To use an analogy I saw fly by somewhere (and can’t fully credit, sorry): it seems like the action has moved from making money on foreclosures, to infomercials and books about making money on foreclosures.
Are ideas so plentiful they’re not the focus anymore?
Am I hanging out with the wrong crowd?
It strikes me that a lot of these conversations are about entrepreneurs finding ways to “diversify” in the style of more traditional investors.
I will make money by providing a web 2.0 directory and forum for writers of books about entrepreneurs. Funding please!
I think that ideas, execution, infrastructure and finance/process are the four things that matter.
The LAMP stack has made infrastructure trivial.
Ideas do seem to be pretty thick on the ground.
It’s not clear that execution can be taught (although Steve Blank’s awesome stuff is arguably pure “execution”).
What’s left is finance/process.
All of which is to say: no, I get the same impression that you do.
Yes, you are so right.
I call this the Paris Hilton-ization of entrepreneurship
Fledgling entrepreneurs (as well as VCs, and also oddly, encouraged by VCs) spend way way way more of their time poring over techcrunch and other blogs and reading and writing posts and tweets and attending events (large and small) and generally furiously mulling over the idea of entrepreneurship, rather than focusing on some idea (cold fusion, hot tamales) that makes them want to get the hell to work
it goes over like a turd in the punchbowl, but i am constantly advising young entreprneeurs and companies to literally remove tjemselves from the ecosystem for a while. stop reading the blogs and tweets, stop going to events, stop hanging out at techie watering holes, stop poring over the competitive landscape and VCs portfolios and press releases etc etc etc — and just care about one thing: why do I want to be an entrepreneur, which is a lonely, scary, very difficult road, with a high likelihood of failure.
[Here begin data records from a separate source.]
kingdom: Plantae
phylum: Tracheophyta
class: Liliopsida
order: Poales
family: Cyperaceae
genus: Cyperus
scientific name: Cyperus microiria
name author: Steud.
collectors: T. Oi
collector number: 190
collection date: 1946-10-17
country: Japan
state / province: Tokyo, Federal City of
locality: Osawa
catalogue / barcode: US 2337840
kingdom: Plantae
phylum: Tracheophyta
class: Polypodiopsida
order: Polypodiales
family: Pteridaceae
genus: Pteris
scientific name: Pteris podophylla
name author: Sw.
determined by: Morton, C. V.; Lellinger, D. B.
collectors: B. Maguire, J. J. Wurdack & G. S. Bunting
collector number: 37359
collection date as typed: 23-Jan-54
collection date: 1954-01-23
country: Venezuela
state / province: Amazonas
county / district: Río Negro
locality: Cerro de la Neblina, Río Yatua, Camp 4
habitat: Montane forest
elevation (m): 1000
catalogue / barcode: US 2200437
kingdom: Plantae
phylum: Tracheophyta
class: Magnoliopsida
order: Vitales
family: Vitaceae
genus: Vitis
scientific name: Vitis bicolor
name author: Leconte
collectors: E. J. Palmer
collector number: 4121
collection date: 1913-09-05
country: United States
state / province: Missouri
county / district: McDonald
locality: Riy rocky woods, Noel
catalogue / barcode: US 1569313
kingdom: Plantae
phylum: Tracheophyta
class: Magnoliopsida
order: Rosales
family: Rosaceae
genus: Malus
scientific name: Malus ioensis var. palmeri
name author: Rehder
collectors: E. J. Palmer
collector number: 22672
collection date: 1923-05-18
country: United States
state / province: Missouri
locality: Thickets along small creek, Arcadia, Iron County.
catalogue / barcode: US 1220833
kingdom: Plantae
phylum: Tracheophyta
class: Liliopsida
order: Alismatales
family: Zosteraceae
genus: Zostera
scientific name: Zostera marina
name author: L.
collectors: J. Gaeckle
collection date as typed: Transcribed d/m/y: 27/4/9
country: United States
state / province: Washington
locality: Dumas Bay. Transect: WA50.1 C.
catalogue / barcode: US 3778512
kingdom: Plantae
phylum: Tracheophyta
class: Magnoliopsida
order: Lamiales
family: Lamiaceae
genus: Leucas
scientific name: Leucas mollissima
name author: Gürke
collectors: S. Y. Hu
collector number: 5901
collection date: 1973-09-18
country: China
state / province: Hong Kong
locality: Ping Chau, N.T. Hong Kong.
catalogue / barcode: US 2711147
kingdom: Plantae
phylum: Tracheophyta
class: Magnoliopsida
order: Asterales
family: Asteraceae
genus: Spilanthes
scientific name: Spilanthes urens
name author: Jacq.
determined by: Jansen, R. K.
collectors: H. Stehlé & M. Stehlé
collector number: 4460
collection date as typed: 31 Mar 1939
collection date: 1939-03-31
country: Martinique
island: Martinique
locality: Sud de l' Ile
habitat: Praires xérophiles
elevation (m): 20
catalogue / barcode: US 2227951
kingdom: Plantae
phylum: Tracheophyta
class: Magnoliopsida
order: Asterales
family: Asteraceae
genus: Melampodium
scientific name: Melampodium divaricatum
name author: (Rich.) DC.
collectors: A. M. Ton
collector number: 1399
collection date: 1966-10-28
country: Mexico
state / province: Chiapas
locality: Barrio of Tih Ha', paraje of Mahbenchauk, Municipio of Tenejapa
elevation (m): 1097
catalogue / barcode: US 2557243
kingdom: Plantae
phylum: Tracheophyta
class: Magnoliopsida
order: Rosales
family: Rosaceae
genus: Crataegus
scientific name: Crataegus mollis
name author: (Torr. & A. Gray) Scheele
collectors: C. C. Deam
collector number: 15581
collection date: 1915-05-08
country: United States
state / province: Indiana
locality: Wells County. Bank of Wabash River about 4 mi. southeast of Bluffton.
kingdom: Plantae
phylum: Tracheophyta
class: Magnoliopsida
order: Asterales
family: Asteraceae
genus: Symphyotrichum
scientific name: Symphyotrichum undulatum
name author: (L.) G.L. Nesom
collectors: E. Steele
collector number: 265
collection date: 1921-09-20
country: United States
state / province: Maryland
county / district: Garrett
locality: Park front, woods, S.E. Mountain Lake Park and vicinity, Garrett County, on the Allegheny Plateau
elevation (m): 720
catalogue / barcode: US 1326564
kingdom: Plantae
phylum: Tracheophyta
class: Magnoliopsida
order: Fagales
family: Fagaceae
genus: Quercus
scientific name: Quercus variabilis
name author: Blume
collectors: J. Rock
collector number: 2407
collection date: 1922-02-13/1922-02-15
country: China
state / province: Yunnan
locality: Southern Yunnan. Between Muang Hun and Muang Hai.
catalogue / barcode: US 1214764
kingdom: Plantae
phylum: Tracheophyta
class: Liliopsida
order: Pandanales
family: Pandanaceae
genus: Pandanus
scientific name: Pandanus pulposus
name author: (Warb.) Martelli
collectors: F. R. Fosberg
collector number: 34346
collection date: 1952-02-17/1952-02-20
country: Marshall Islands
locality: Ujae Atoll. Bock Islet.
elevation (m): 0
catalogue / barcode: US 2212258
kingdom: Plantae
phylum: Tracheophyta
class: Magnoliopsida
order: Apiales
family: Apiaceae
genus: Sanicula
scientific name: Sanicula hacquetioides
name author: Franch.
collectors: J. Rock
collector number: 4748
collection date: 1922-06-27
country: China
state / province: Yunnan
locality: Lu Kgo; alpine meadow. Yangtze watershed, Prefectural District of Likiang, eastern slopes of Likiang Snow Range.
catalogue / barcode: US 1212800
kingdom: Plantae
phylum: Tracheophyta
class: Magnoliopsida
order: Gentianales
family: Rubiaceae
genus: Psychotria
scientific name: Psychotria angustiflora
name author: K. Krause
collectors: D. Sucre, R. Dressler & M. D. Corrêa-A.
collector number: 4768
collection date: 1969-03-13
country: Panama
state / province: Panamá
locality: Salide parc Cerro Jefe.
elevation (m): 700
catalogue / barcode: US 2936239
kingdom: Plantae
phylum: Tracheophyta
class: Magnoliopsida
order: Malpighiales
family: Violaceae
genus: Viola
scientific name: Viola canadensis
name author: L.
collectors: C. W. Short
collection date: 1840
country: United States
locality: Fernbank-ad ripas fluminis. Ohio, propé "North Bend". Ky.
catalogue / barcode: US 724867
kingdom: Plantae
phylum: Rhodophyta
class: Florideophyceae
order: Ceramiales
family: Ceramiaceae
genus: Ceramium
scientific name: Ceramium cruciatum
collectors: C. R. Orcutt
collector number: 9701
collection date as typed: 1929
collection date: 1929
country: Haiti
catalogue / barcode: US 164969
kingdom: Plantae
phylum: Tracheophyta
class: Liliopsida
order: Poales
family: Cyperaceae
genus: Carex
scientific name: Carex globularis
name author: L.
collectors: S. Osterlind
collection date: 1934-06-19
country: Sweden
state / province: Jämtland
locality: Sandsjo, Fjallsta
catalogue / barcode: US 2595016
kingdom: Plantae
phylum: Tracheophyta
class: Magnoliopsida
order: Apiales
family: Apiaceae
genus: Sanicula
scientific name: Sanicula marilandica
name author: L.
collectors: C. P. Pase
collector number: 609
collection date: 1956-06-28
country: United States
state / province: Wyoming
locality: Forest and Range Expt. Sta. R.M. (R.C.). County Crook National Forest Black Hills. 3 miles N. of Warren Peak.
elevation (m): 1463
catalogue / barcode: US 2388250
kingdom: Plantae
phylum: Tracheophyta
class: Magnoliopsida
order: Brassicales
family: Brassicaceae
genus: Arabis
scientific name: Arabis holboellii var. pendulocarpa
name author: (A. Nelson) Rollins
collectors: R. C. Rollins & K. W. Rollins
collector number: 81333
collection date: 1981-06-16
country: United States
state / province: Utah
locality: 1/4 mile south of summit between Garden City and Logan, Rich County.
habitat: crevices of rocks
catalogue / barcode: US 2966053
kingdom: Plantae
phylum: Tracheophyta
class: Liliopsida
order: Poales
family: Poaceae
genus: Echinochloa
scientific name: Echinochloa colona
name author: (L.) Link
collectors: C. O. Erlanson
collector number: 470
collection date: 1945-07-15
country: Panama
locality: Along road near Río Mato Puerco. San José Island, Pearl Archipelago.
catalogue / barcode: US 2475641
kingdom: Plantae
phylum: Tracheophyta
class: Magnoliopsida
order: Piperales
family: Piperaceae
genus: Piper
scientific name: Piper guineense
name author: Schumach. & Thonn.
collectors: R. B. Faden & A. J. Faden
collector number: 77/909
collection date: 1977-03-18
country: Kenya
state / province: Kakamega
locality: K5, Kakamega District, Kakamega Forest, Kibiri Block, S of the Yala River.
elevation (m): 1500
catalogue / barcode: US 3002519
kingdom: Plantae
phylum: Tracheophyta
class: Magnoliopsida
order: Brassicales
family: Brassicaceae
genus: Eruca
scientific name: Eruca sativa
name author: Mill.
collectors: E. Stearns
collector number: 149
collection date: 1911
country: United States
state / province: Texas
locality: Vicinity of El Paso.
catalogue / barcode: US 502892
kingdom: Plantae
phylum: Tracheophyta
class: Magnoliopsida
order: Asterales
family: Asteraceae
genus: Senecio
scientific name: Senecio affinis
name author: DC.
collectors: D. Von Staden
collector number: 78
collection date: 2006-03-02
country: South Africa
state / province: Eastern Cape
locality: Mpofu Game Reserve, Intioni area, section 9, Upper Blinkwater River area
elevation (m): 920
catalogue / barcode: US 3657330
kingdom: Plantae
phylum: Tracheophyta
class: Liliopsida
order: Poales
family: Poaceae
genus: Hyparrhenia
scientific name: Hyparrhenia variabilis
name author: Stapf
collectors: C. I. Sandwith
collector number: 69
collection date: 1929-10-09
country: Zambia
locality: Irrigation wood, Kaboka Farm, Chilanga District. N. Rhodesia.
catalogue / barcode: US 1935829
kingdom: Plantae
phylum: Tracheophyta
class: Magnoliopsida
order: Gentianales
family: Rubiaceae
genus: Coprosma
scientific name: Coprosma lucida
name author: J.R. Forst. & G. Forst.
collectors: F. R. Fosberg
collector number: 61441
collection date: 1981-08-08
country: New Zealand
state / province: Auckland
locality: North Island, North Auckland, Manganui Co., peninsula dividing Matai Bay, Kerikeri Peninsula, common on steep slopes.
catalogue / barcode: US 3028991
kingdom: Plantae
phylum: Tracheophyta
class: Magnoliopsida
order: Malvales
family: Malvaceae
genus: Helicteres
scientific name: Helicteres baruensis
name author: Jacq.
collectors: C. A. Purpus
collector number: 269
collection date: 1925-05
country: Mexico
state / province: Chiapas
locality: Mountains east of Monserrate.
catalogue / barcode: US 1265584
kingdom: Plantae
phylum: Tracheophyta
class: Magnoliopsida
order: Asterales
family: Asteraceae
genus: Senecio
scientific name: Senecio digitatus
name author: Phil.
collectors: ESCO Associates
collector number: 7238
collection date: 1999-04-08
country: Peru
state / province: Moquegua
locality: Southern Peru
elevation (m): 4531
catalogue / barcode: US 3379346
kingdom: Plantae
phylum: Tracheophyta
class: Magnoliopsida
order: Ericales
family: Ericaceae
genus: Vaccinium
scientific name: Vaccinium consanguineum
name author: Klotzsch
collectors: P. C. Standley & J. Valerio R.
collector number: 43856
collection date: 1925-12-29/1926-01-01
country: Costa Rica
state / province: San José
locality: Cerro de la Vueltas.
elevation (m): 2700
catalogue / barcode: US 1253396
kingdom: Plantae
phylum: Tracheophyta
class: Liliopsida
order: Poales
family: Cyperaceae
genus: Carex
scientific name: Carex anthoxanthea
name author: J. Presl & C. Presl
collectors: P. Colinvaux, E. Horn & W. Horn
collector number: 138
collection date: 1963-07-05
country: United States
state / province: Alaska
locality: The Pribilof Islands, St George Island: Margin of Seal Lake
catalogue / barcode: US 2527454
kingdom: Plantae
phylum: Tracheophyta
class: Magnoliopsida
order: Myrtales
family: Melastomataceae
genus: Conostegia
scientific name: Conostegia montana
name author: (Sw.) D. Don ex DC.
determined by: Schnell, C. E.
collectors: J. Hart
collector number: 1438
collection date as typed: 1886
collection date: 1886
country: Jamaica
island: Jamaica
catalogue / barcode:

and also, disconnect completely from the VC ecosystem. raising VC money does not mean a company is successful. plan and work for the company to be successful and VC funding may hopefully follow. but not the other way around!
end of rant (for now!)
I totally concur. All these things are a means to distract yourself from the high anxiety that accompanies starting a new venture. But the time spent on them is time not spent on making your business successful. And as the saying goes, time is money.